Secondary characters include ex-wife Lucy (Shareen Mitchell), who shares a good scene with Canetti and their son Mickey (Frank J. Galasso); station lieutenant Al Teischer (Jerry Adler); all-out (almost cartoon time) feminist cop Kirby McIntire (Christine Dunford); and officer Regelski (Tom Gallop). The mix works.
Danza gives Canetti his little-boy-confused combo of enthusiast, realist and romanticist — it’s familiar and dependable. Police station antics are OK, and dad-son shenanigans are successful.
Loughlin’s fresh and attractive as the flip side of Canetti’s personality; there’s a whole world of conservative-vs.-liberal humor to be mined in weeks ahead.

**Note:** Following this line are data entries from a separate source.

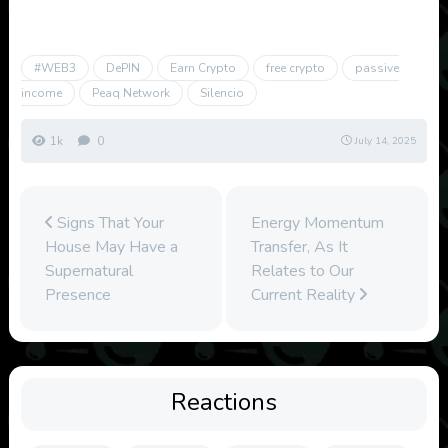
#WEB3
DePIN
Earn Crypto
free crypto
passive
income
Peaq Network
Silencio
1k
0
July 14, 2025
Signs That Your
Energy Momentum
House May Have a
Transfer, As It
Supernatural
Relates to Our
Presence
Current Reality
Reactions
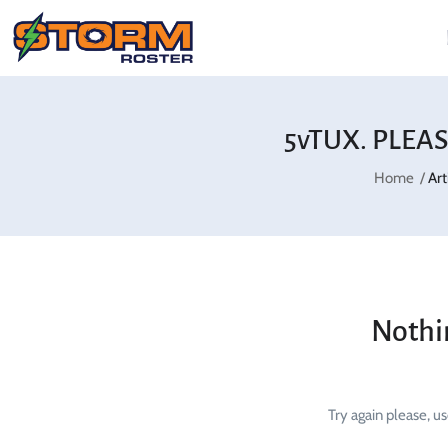
5vTUX. PLEAS
Home
Ar
Nothi
Try again please, u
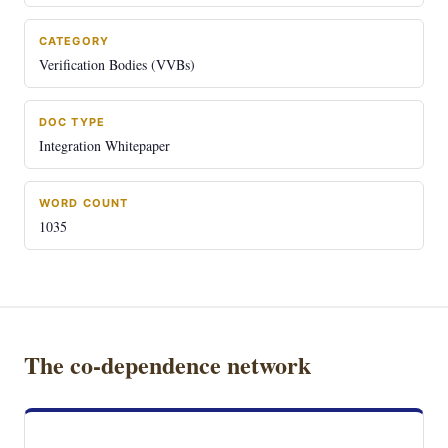
CATEGORY
Verification Bodies (VVBs)
DOC TYPE
Integration Whitepaper
WORD COUNT
1035
The co-dependence network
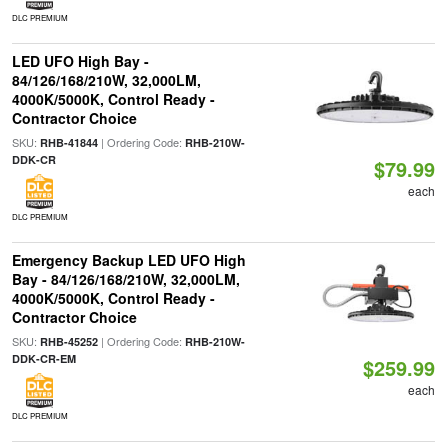
DLC PREMIUM
LED UFO High Bay -
84/126/168/210W, 32,000LM,
4000K/5000K, Control Ready -
Contractor Choice
SKU:
| Ordering Code:
RHB-41844
RHB-210W-
DDK-CR
$79.99
each
DLC PREMIUM
Emergency Backup LED UFO High
Bay - 84/126/168/210W, 32,000LM,
4000K/5000K, Control Ready -
Contractor Choice
SKU:
| Ordering Code:
RHB-45252
RHB-210W-
DDK-CR-EM
$259.99
each
DLC PREMIUM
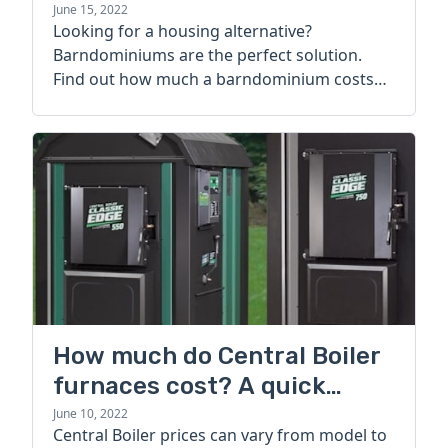
June 15, 2022
Looking for a housing alternative?
Barndominiums are the perfect solution.
Find out how much a barndominium costs
today.
How much do Central Boiler
furnaces cost? A quick
guide
June 10, 2022
Central Boiler prices can vary from model to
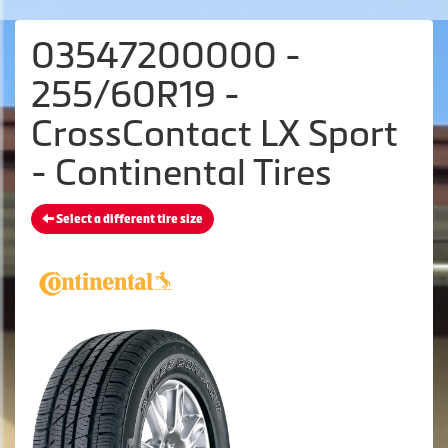
03547200000 -
255/60R19 -
CrossContact LX Sport
- Continental Tires
Select a different tire size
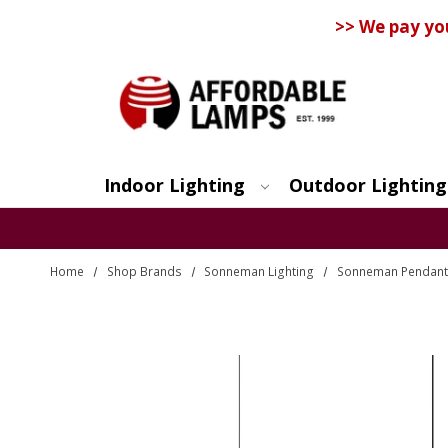
>> We pay yo
Indoor Lighting
Outdoor Lighting
Search
Home
Shop Brands
Sonneman Lighting
Sonneman Pendant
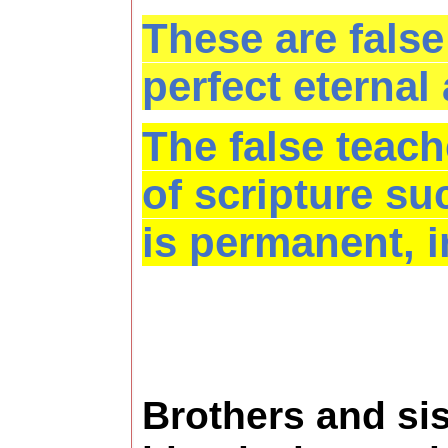
These are false
perfect eternal
The false teach
of scripture su
is permanent, i
Brothers and sis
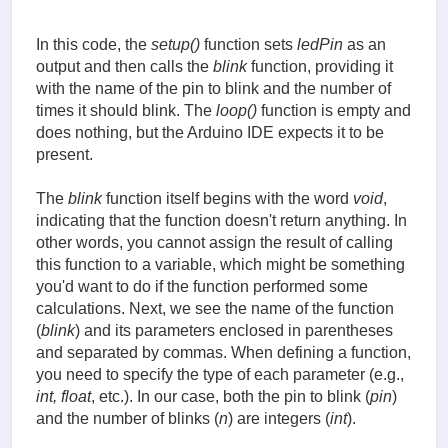
{

  for (int i = 0; i < n; i++)

  {

In this code, the
setup()
function sets
ledPin
as an
    digitalWrite(pin, HIGH);

output and then calls the
blink
function, providing it
    delay(500);

with the name of the pin to blink and the number of
    digitalWrite(pin, LOW);

times it should blink. The
loop()
function is empty and
    delay(500);

  }

does nothing, but the Arduino IDE expects it to be
}
present.
The
blink
function itself begins with the word
void
,
indicating that the function doesn't return anything. In
other words, you cannot assign the result of calling
this function to a variable, which might be something
you'd want to do if the function performed some
calculations. Next, we see the name of the function
(
blink
) and its parameters enclosed in parentheses
and separated by commas. When defining a function,
you need to specify the type of each parameter (e.g.,
int, float
, etc.). In our case, both the pin to blink (
pin
)
and the number of blinks (
n
) are integers (
int
).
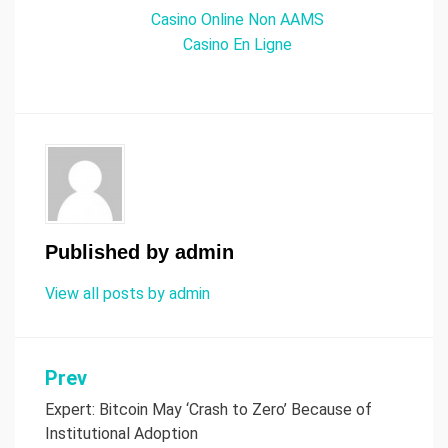
Casino Online Non AAMS
Casino En Ligne
Published by
admin
View all posts by admin
Prev
Post
Expert: Bitcoin May ‘Crash to Zero’ Because of
navigation
Institutional Adoption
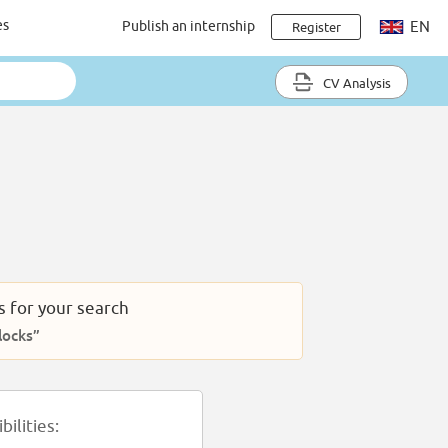
es
Publish an internship
EN
Register
CV Analysis
s for your search
locks”
ilities:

There also are references to their age difference, another field on which to play. Another plus is Jeffrey Anderson-Gunter’s cynical waiter.
Program has a traditional sitcom feel. Art director Bob Breen’s work is able and helpful, and James Burrows directs with his usual assurance. Looks like “Hudson Street,” preceded by “Roseanne” and followed by “Home Improvement,” should be right at home.